La pregunta es: ¿qué se creen que es una empresa? ¿No tiene incertidumbre? ¿No tiene miedo al puesto de trabajo más que protegido, blindado? ¿No tiene incrementos y caídas de facturación?
Y digo que no creo que sea tanto por hipocresía (que también) como por puro desconocimiento. La mayoría de nuestros políticos no han visto una empresa ni en foto, ni como dueños ni como empleados. No tienen ni idea de su realidad. Si a esto le sumamos su absoluta falta de empatía con el empresario (al que tratan como si fuera un ser egoísta, malvado y despiadado, preocupado sólo por la cuenta de resultados), todo encaja. Ellos sí pueden: tenernos más de dos meses esperando una respuesta, equivocarse a la hora de hacer la regularización de un impuesto, tener a la mitad de la plantilla como interinos… pueden porque lo hacen “persiguiendo el bienestar del colectivo”. Porque representan al Estado. Porque siguen pensando en términos de soberano-súbdito. Cómo va a ser lo mismo hacerlo sólo por tener beneficios.

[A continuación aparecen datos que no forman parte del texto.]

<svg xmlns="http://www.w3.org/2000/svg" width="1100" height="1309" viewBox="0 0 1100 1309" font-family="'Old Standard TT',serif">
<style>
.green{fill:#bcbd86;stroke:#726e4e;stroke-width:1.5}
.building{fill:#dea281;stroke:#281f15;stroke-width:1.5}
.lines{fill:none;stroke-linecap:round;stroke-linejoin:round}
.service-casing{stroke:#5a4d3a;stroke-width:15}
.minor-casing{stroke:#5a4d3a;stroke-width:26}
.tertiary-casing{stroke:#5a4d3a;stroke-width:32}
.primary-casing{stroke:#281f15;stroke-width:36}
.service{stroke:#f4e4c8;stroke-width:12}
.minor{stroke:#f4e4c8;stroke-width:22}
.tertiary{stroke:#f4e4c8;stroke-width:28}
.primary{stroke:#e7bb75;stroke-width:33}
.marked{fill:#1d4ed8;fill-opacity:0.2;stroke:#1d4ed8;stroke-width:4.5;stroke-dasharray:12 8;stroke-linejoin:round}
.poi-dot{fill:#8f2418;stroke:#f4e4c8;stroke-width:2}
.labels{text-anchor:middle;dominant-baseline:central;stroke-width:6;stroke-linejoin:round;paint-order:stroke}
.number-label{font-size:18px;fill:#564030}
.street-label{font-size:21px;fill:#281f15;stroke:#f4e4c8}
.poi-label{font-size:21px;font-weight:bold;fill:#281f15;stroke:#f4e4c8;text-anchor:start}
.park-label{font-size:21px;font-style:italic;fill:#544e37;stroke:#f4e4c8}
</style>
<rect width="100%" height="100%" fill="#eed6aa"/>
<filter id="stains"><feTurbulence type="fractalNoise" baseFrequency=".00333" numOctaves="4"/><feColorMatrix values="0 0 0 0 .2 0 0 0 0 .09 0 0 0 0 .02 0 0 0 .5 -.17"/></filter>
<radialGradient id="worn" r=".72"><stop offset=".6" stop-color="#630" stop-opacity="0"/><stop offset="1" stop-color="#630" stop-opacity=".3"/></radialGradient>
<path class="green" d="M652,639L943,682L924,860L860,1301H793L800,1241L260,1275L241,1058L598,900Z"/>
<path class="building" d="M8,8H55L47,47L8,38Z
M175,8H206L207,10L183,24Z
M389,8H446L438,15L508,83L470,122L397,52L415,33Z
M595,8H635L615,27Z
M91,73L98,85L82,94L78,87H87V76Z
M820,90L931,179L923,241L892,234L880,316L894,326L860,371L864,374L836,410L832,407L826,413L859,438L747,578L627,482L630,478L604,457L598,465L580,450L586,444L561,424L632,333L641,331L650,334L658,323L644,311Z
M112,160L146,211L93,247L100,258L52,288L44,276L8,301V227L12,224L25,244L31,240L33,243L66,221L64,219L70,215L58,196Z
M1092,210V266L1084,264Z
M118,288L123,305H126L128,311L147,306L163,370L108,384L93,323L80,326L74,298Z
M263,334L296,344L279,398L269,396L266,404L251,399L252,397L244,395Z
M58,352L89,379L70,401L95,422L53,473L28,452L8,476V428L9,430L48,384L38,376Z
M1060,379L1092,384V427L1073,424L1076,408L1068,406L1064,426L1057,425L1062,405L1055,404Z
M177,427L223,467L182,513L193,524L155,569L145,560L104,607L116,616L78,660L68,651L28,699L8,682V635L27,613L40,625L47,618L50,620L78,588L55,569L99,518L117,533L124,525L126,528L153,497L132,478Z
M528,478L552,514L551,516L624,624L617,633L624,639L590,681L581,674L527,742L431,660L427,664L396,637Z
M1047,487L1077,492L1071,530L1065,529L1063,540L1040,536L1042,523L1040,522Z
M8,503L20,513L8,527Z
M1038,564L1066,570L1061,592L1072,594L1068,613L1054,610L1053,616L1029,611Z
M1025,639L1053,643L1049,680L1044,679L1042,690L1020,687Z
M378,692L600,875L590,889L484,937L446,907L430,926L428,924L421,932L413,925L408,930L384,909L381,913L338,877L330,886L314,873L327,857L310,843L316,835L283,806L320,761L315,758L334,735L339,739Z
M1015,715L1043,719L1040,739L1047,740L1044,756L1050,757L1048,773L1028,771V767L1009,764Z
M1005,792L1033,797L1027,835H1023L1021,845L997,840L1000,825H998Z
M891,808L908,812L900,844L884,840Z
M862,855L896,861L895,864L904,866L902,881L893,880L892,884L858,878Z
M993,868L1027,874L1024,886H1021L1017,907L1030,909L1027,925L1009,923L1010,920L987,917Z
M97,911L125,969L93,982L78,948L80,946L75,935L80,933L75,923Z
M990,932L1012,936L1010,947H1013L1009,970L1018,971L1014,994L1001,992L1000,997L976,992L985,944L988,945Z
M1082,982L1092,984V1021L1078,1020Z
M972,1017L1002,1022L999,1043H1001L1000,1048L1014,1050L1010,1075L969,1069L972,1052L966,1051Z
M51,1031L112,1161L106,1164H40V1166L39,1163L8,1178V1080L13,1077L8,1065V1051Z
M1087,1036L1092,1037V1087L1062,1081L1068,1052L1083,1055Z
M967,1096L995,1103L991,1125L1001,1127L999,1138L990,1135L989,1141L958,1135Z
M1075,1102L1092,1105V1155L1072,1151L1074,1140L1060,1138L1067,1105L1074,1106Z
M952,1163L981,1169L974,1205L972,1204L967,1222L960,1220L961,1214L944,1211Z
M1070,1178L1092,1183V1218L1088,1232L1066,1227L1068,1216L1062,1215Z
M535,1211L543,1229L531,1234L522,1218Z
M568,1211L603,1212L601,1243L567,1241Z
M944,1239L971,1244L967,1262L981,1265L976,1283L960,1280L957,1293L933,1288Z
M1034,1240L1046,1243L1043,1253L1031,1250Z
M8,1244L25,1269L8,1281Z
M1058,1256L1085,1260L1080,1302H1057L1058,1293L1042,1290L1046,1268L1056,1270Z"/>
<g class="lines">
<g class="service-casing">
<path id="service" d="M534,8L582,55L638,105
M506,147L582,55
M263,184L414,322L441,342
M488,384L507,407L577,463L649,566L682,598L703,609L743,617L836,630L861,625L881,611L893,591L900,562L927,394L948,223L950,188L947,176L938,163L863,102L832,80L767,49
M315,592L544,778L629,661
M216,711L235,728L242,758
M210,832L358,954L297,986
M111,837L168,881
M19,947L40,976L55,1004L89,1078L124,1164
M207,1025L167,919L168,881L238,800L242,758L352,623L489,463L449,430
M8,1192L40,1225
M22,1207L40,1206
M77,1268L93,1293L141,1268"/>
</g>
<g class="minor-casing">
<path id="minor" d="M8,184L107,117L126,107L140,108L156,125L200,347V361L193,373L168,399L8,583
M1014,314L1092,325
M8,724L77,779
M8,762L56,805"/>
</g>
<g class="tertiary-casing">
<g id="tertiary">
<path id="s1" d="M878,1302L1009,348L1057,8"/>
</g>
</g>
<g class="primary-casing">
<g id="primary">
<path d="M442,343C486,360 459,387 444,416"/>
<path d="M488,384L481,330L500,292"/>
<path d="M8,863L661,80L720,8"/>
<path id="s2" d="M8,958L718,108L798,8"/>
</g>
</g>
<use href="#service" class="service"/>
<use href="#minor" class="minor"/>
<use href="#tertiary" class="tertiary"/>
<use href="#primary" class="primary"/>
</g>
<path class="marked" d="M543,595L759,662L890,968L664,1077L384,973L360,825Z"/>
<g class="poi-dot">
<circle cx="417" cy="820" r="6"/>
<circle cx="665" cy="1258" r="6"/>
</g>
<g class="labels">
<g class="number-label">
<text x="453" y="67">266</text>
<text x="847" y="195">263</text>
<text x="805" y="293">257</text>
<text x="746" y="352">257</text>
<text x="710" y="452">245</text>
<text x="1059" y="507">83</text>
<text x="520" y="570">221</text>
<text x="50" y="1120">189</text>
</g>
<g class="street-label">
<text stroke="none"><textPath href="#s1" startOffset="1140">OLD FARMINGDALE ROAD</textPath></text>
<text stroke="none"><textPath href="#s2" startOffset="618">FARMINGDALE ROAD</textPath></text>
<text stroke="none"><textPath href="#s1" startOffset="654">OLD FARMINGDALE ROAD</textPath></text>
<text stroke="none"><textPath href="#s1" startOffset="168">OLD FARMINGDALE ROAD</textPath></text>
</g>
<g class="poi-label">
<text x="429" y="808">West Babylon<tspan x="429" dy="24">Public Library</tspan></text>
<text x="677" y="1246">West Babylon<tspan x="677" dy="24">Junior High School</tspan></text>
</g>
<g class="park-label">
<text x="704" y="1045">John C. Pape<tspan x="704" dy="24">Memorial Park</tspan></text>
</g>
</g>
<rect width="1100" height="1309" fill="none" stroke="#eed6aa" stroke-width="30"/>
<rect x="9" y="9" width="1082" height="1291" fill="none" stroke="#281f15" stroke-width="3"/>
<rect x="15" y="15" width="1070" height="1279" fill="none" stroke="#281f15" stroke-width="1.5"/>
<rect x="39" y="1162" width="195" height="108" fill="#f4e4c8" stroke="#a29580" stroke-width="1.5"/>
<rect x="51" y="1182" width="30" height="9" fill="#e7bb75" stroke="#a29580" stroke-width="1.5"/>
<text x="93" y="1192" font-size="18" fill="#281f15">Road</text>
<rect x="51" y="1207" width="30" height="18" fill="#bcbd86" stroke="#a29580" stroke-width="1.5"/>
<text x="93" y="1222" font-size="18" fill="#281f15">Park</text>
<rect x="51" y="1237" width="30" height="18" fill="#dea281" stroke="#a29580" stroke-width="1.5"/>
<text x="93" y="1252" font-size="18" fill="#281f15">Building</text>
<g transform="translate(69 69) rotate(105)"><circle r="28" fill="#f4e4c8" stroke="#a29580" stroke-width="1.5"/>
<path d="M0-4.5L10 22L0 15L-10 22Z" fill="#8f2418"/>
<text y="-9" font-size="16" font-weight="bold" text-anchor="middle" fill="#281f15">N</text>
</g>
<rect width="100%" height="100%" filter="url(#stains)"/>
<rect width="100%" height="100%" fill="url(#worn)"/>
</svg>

Por eso, siempre dos normas, siempre dos varas de medir y siempre a su favor: se creen especiales (y mejores). De todas las ficciones de la política, que sigan pensándolo (y muchos viven en esa ficción) es de las que más me maravilla.
Ah, y un apunte: si el mercado laboral español tuviera una normas mínimamente sensatas, la temporalidad sería la excepción, como lo es en el resto de Europa. Igual que son la excepción y no la norma las empresas que maltratan a sus clientes. Porque se ponen estupendos y ponen normas para protegernos de aquellos a los que podríamos castigar tan fácilmente como cambiando de proveedor. O para modificar realidades de mercado que surgieron como consecuencia de normativas previas. Nunca piensan en cómo protegernos de ellos mismos… un monopolio del que no podemos desembarazarnos por mucho que lo deseemos.